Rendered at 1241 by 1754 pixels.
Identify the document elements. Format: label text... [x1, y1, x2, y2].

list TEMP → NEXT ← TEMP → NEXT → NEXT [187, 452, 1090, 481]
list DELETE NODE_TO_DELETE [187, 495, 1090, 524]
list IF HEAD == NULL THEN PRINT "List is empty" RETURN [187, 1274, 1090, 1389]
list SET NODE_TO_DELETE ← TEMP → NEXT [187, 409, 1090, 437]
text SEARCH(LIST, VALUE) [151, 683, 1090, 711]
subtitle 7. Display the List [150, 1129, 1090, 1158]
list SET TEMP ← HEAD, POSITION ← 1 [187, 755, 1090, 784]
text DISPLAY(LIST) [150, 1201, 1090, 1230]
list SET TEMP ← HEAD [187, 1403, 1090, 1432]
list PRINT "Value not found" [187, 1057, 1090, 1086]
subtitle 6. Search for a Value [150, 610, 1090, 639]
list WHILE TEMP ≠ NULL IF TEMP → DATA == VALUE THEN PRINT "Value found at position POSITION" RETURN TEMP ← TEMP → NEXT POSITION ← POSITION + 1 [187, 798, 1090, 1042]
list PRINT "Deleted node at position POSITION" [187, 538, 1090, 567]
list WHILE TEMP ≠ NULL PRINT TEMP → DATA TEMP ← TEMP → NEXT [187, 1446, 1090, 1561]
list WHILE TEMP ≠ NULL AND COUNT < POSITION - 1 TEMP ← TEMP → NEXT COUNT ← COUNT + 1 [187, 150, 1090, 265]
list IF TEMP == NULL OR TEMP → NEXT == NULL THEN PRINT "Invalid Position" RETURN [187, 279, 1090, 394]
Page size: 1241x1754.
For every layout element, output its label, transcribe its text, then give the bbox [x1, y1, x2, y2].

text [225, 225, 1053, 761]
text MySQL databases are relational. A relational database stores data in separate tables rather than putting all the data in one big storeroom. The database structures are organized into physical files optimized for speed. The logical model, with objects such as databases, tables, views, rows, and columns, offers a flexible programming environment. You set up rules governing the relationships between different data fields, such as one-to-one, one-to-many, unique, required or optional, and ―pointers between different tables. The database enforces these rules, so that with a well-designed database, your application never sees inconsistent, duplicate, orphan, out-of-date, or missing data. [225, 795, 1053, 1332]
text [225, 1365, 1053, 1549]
---
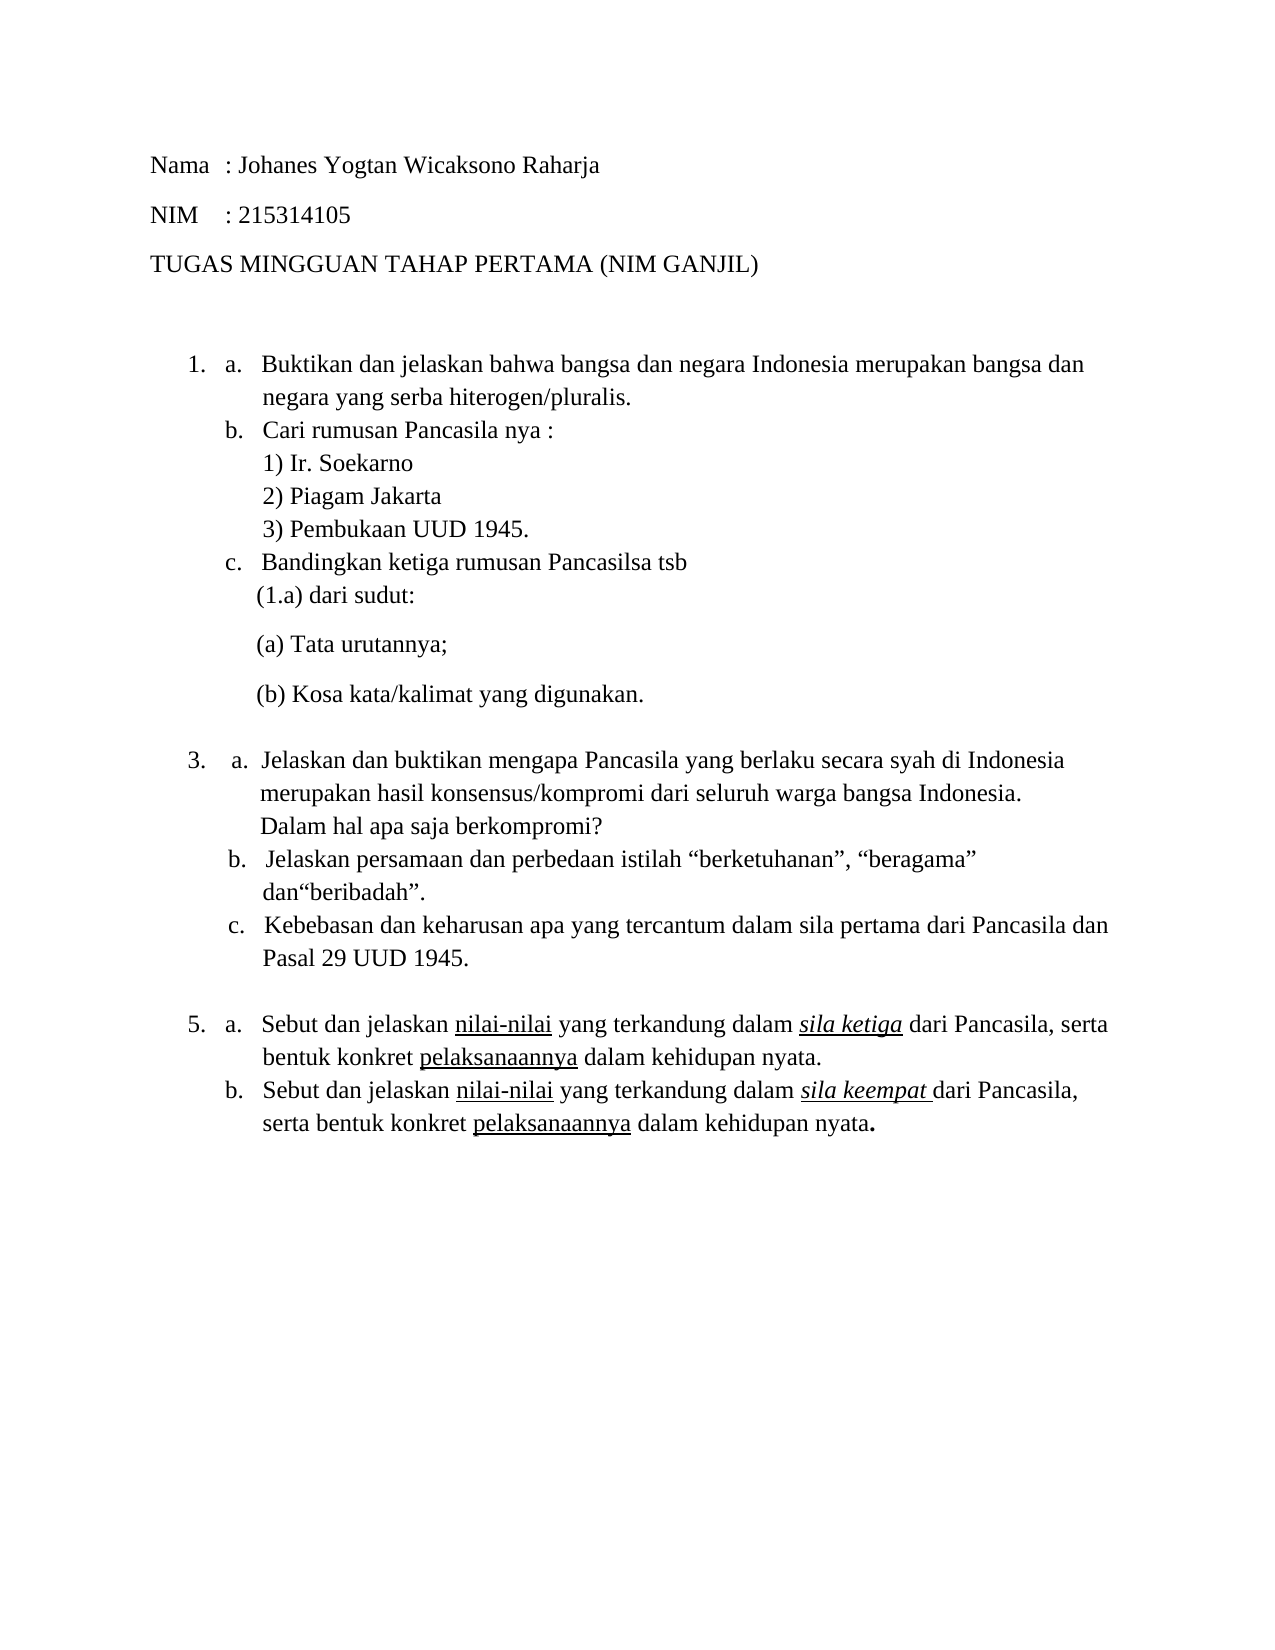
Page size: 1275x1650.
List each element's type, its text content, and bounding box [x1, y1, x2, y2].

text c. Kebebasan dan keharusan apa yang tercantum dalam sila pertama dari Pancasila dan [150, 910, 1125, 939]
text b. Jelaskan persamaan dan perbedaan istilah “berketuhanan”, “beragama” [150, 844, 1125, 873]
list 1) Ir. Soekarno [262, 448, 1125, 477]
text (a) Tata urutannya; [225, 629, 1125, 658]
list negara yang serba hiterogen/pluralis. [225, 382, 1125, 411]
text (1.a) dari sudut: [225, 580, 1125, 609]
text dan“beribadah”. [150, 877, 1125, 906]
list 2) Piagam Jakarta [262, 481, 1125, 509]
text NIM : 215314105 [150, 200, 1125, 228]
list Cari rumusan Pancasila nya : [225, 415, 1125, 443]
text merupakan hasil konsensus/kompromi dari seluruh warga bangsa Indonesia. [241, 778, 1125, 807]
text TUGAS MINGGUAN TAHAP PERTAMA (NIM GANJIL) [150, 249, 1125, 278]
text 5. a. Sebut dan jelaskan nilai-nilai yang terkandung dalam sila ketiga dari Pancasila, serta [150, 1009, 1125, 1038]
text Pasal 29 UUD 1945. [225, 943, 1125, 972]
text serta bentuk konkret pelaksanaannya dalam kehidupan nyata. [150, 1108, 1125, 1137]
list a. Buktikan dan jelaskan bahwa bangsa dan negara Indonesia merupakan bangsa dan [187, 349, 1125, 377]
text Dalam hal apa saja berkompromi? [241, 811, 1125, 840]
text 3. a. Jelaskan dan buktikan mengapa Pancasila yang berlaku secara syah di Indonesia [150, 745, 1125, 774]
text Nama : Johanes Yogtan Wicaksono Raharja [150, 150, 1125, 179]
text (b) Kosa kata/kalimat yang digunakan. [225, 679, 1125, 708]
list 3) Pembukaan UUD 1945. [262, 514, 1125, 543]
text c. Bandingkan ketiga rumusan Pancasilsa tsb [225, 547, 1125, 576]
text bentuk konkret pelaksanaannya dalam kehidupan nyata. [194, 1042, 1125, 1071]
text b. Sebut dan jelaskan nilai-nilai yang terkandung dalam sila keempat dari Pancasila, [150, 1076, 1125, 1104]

» Instructions for the task: Among the records above, find the lines where the word "size" appears and copy them.

» Solution for this exercise:
Page size: 1241x1754.
Page size: 1275x1650.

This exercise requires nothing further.